Tuesday, May 10, 2011

Shawls on the fence

I'm still plugging away at my lump o' mystery KAL shawl:


Meet my 24" circular lace needle, courtesy of Addi and whichever LYS I acquired it from (When it comes to Addi, I seem to be spreading the love around.)

It's holding all the current stitches and appears to be able to hold a lot more of them yet, making this size a keeper because it will also do a sweater body and flat knitting.  To think I was annoyed when I realized I already had this exact size when I got a second with a non-lace tip!  The lace tip is great here, but in superfast stockinette my fingers appreciate the non-jabbiness of the regular tip.

And now back to the mystery lace shawl.  It's not so much lace really (till now) but warm garter and deeply furrowed ribbing, making it look quite small still which seems to be worrying some of the other knitters in this KAL, not least because now that it's so big it's eating up a ton of yarn every row such that one must look for contrasting border yarn in self-defence. 

I'm not worrying about that, partly because I already lined up a good contrast.  Admittedly, I haven't started the last bit of the current clue myself because there seems to be a slight hitch in the current wording of what I have to do next, and I was too exhausted the last few days to pick my way around that; today, the shawl is on the top of the knitting pile.

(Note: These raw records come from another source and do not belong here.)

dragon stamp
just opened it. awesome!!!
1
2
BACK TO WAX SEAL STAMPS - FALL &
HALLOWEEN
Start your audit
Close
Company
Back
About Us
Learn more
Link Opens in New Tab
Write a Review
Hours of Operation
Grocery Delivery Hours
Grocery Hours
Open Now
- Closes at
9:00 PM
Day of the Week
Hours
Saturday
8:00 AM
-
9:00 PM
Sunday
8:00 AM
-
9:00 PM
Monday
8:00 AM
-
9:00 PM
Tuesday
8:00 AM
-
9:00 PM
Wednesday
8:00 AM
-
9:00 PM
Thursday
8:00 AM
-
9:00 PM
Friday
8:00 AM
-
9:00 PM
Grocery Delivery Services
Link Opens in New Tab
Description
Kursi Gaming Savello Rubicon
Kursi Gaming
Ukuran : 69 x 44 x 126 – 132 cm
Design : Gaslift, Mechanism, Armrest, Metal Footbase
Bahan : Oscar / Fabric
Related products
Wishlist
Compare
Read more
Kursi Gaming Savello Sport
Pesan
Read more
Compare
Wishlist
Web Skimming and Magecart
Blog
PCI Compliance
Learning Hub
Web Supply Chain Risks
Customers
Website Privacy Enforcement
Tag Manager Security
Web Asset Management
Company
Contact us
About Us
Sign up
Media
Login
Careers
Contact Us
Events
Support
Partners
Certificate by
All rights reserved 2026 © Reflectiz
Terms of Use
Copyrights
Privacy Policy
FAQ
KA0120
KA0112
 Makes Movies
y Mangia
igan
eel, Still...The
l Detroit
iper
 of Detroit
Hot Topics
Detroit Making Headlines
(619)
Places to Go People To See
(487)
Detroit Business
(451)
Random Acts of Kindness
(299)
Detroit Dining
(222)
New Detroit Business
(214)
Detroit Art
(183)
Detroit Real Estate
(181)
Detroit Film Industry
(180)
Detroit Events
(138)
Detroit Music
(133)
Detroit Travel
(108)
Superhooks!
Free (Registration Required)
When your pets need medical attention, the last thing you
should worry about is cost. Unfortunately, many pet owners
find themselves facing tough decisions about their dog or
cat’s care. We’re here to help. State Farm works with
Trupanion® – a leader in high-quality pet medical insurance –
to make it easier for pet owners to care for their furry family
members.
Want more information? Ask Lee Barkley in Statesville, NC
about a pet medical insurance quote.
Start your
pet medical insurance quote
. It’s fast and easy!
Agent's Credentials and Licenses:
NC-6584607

But a small shawl is okay with me if it turns out that way - which I doubt because you can block the dickens out of a shawl and lace always grows in the water even if there's just a little of it, proportionally - because small shawl = scarf and I never know how to wear a shawl without looking dweeby.  We've been discussing this over at Knitting and Tea and Cookies and someone helpfully posted a link to this video which gives very good suggestions on that front. 

Watch the video at your own risk.  It's making me think about making a really big shawl and I hate to think what it might do to you.

Yesterday it occurred to me that I could slip the shawl onto a needle of any size just to take a picture, so I got most of it onto a 47-incher and left the the rest where it was.  It still bunched.

Here is a closeup:


And here is the whole thing.  Don't the needles look like long spindly witch hands in plotting-something mode?


After I got the stitches back where they belong I noticed the needle I'd just used is a lace tip in a 3mm size.  Which would be perfect for the really big shawl I'm not thinking about at all.